#### [DOCUMENT PASSAGE]
════════════════════

# Iceland Open 2012



## Karth (Feb 26, 2012)

Iceland Open 2012 will take place on June 9, 2012 in Reykjavík, Iceland.

Webpage: http://speedcubing.com/events/IcelandOpen2012/

Registration: http://www.worldcubeassociation.org...gistration+Form&competitionId=IcelandOpen2012

Events:


Spoiler



2x2x2
3x3x3
4x4x4
5x5x5
3x3x3 OH
3x3x3 BLD
Pyraminx
Square-1
Magic
Master Magic



This will be the first WCA competition to be held in Iceland! :tu


----------



## coinman (Feb 26, 2012)

Nice, i will see if there's a way for me to go there since i always wanted to see Iceland. I see that none from Iceland is yet registerd


----------



## Karth (Feb 26, 2012)

I'm just waiting on Ron to approve of my registration 
The more the merrier Tommy!


----------



## Rune (Feb 26, 2012)

coinman said:


> Nice, i will see if there's a way for me to go there since i always wanted to see Iceland. I see that none from Iceland is yet registerd


 
Shall we guess that Arnaud will make your company there?


----------



## Bob (Mar 9, 2012)

Interesting. Is it nice to visit? What's there to see?


----------



## pjk (Mar 9, 2012)

Awesome. I've been wanting to go there for awhile. I may try to make this.


----------



## Kenneth (Mar 9, 2012)

Bob said:


> Interesting. Is it nice to visit? What's there to see?



Man, did you miss Wikipedia? 

Volcanos, ash, lava, hot springs and ice..


----------



## Kian (Mar 9, 2012)

I really shouldn't be toying with this idea, but maybe. I'll be on a million interviews in April/May so if I know where I'm working a few weeks before this I may just come. I would love to visit Iceland.


----------



## a small kitten (Mar 9, 2012)

Always wanted to visit Iceland.

yay for a whole bunch of Americans haha


----------



## Tim Reynolds (Mar 9, 2012)

I really wanted to go to this. But my graduation is the day before...no chance of this working out.


----------



## Bob (Mar 9, 2012)

bunch of copycats!


----------



## tehmaxice (Mar 25, 2012)

Just got my plane tickets booked from thursday untill tuesday. Looking forward to see some of my NR's finally getting crushed/beaten.
See you all there!


----------



## Kurbitur (Mar 25, 2012)

tehmaxice said:


> Just got my plane tickets booked from thursday untill tuesday. Looking forward to see some of my NR's finally getting crushed/beaten.
> See you all there!


 
Yay. I hope i will get any near the nr haha


----------



## Henrik (Mar 30, 2012)

Just booked my flight.

════════════════════

#### [MATERIAL PROVIDED]

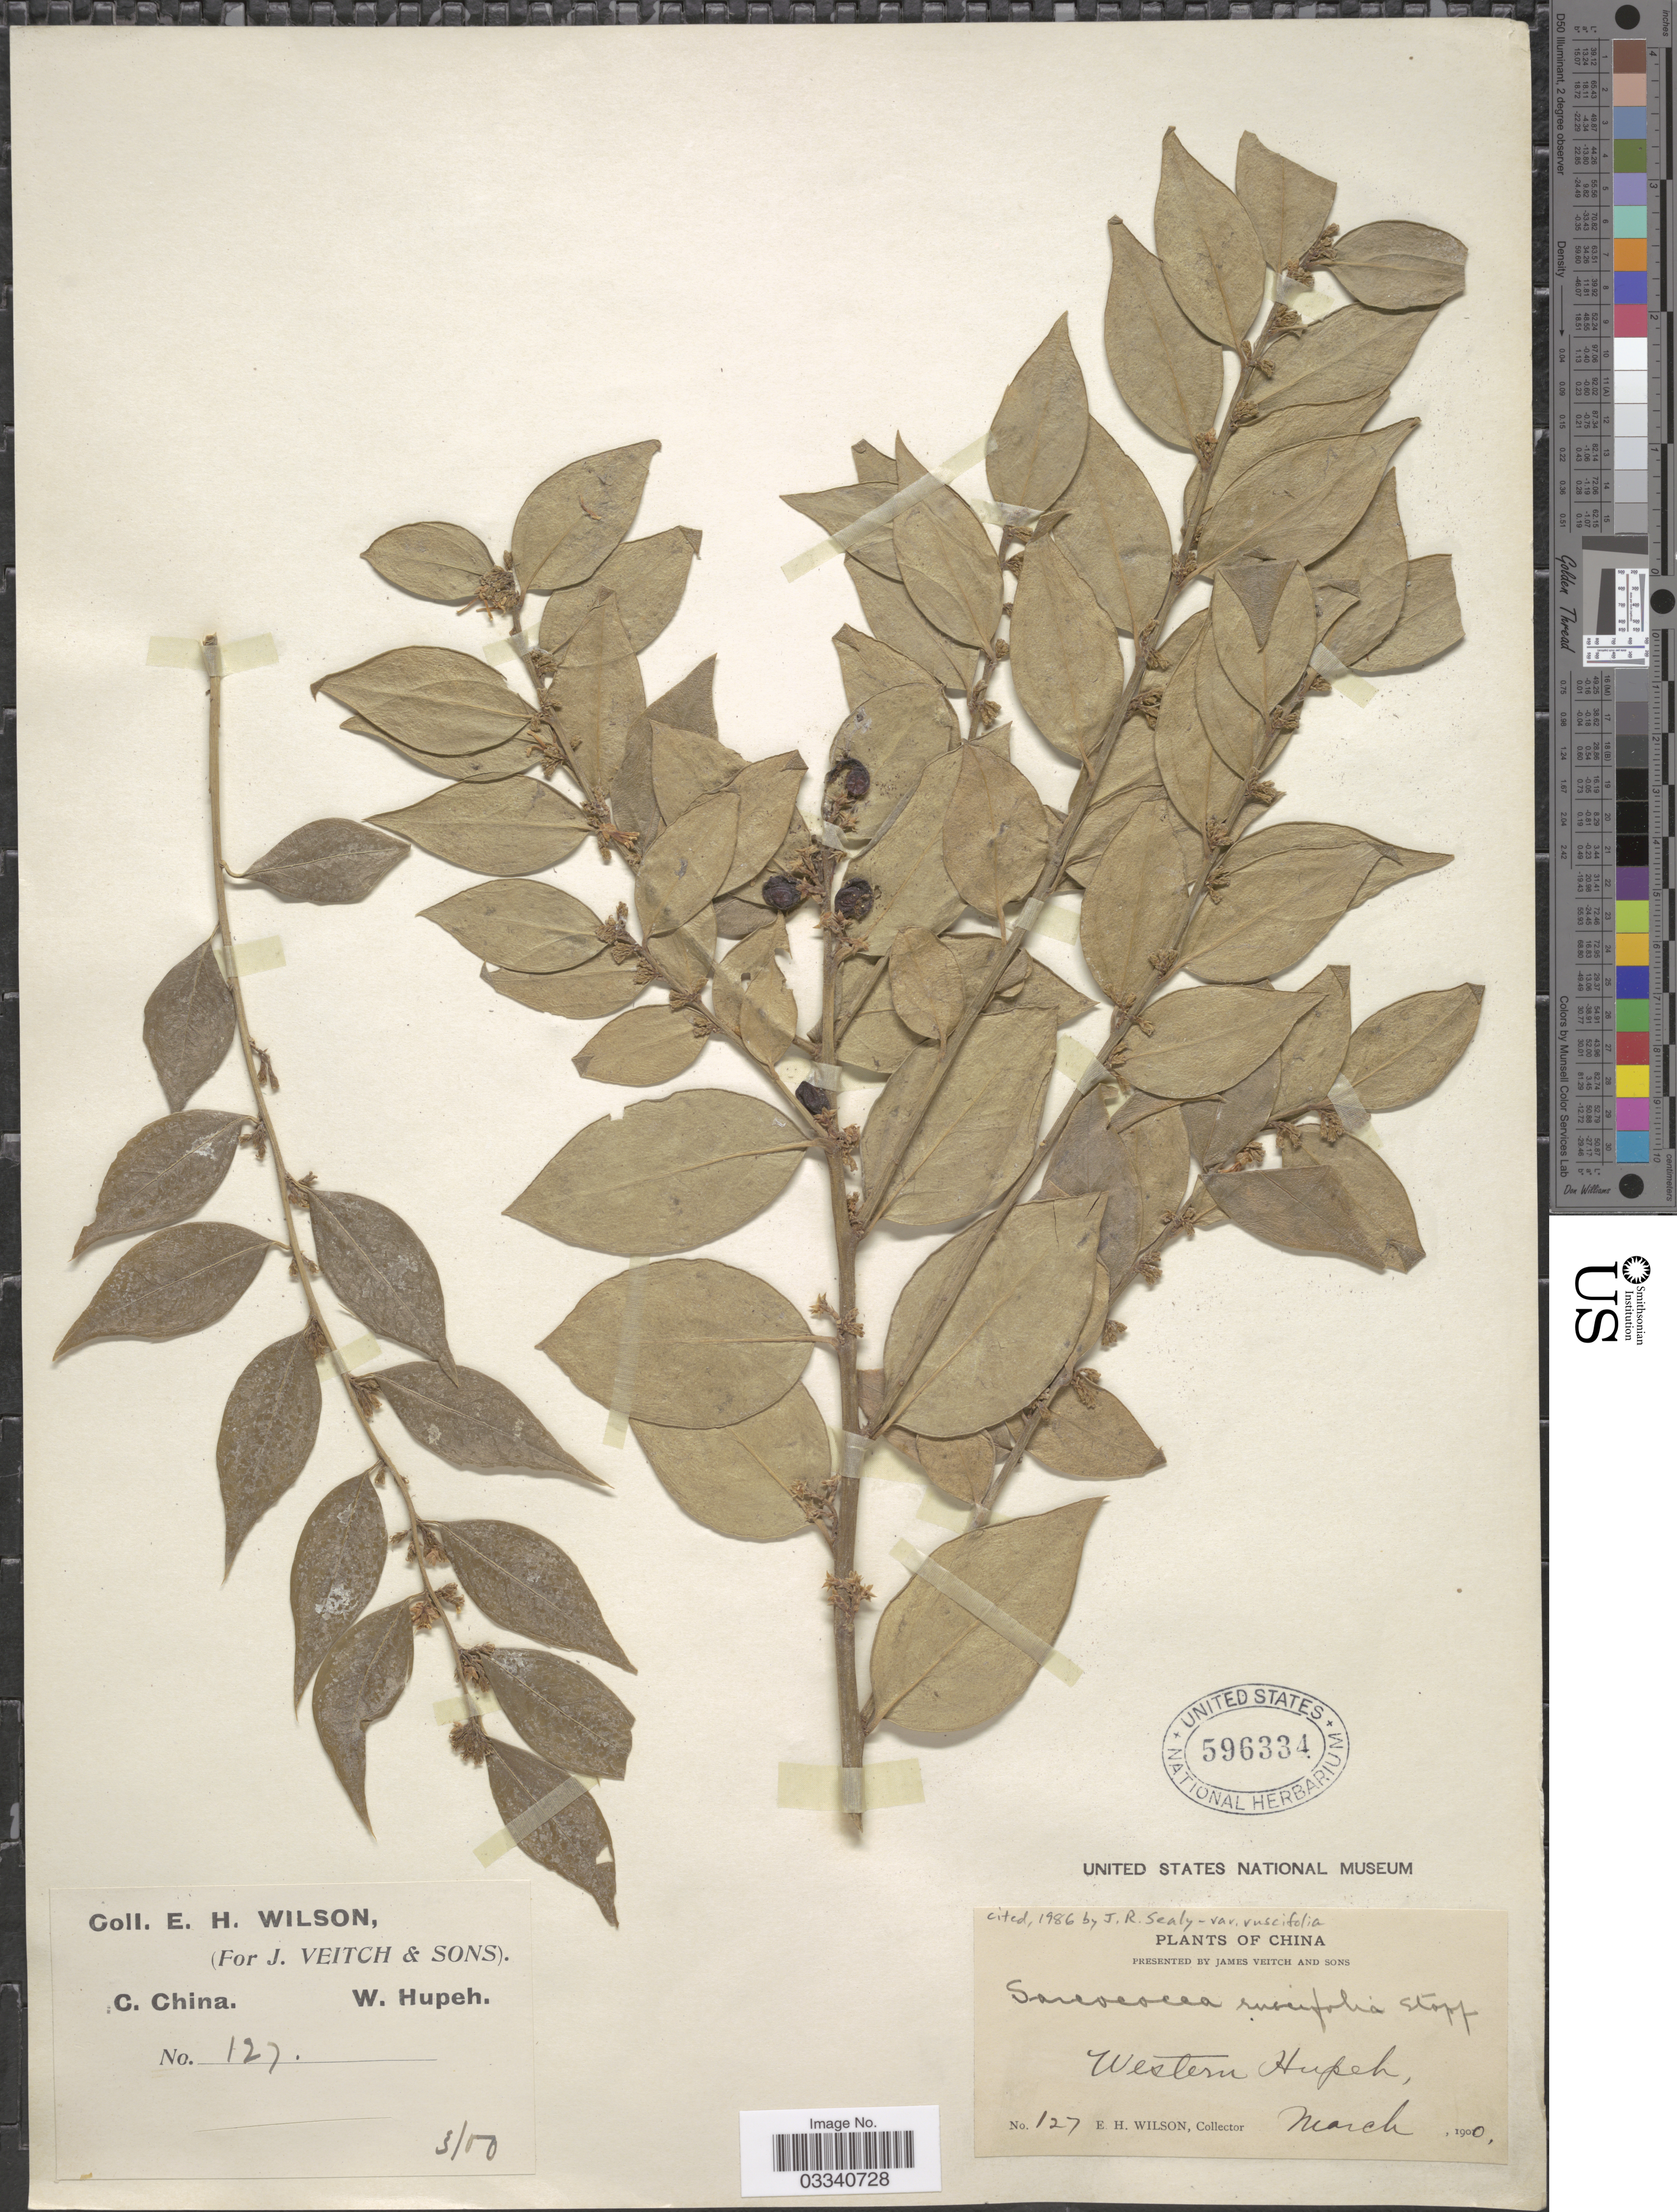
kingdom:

════════════════════

Reproduce word for word the stretch of the Iceland Open thread that starts with the words containing "## coinman (Feb" and ends with "the merrier Tommy!". The data is separate from the Iceland Open thread.

## coinman (Feb 26, 2012)

Nice, i will see if there's a way for me to go there since i always wanted to see Iceland. I see that none from Iceland is yet registerd


----------



## Karth (Feb 26, 2012)

I'm just waiting on Ron to approve of my registration 
The more the merrier Tommy!